USMLE High-Yield Pearls on Niacin (B3)

1) Know the causes beyond “malnutrition”

  • Carcinoid syndrome: tryptophan → serotonin → niacin deficiency
  • Hartnup disease: ↓ tryptophan absorption → ↓ niacin
  • Isoniazid: through B6 depletion, may reduce tryptophan → niacin conversion

2) NADPH is not trivia

NADPH is crucial for:

  • Fatty acid and cholesterol synthesis
  • Respiratory burst in neutrophils (NADPH oxidase)
  • Maintaining reduced glutathione (protects RBCs from oxidative damage)

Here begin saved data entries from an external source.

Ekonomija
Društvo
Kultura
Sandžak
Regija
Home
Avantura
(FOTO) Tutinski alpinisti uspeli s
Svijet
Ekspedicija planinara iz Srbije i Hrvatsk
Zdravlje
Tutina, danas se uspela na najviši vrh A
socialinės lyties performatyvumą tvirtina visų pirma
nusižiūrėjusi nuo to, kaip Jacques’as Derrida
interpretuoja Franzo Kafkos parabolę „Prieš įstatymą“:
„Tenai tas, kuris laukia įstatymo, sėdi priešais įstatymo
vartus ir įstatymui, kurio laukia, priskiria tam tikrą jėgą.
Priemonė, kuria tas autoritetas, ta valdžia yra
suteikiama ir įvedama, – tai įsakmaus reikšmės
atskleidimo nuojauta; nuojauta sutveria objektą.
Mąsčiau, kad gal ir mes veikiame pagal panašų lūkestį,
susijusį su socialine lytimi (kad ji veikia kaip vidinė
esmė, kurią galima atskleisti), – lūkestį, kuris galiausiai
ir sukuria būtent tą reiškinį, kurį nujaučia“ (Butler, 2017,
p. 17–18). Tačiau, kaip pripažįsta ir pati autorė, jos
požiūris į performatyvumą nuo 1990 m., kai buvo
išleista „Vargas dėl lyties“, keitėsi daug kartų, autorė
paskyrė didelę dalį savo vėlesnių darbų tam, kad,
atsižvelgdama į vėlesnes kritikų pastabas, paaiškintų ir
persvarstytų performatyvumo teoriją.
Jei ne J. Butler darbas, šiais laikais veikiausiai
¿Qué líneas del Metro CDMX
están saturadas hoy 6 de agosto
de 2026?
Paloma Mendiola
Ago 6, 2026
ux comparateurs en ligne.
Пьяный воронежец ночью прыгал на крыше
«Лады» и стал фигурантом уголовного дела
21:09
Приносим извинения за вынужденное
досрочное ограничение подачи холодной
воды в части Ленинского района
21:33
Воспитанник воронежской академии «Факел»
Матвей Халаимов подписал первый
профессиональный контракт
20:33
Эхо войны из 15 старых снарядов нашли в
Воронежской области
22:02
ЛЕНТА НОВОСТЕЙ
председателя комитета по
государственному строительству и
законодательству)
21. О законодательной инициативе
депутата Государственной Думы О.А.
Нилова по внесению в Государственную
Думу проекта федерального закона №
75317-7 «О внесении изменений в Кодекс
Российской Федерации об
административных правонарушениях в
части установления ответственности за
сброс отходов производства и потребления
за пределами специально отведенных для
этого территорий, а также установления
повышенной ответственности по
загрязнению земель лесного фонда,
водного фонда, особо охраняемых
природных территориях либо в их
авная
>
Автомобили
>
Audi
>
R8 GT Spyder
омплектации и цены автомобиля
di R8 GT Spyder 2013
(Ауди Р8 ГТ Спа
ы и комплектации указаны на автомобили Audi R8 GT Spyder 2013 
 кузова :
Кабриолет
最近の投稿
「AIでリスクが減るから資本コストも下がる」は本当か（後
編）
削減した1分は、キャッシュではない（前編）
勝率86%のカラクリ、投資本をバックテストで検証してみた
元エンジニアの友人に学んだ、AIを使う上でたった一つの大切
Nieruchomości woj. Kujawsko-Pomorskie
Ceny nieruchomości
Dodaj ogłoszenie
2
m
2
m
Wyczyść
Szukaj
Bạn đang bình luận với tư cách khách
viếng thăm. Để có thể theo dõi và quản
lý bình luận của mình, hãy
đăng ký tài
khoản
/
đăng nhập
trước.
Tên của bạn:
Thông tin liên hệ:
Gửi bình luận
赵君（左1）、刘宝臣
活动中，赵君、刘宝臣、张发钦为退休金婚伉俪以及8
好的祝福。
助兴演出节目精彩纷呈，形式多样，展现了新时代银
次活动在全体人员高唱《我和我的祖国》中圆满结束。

3) Don’t confuse deficiency with drug side effects

Niacin used therapeutically (less common now) can cause:

  • Flushing (prostaglandin-mediated; prevent with NSAIDs)
  • Hyperglycemia
  • Hyperuricemia
  • Hepatotoxicity

A question with flushing after lipid therapy is about niacin adverse effects, not pellagra.


Takeaway: The Testable “Why”

When you see photosensitive dermatitis + GI symptoms + neuropsychiatric changes, think pellagra → niacin deficiency. Then earn extra points by quickly rejecting distractors based on their signature clinical clusters (Wernicke-Korsakoff for B1, cheilosis for B2, sideroblastic anemia for B6, megaloblastic patterns for B9/B12, bleeding for vitamin C).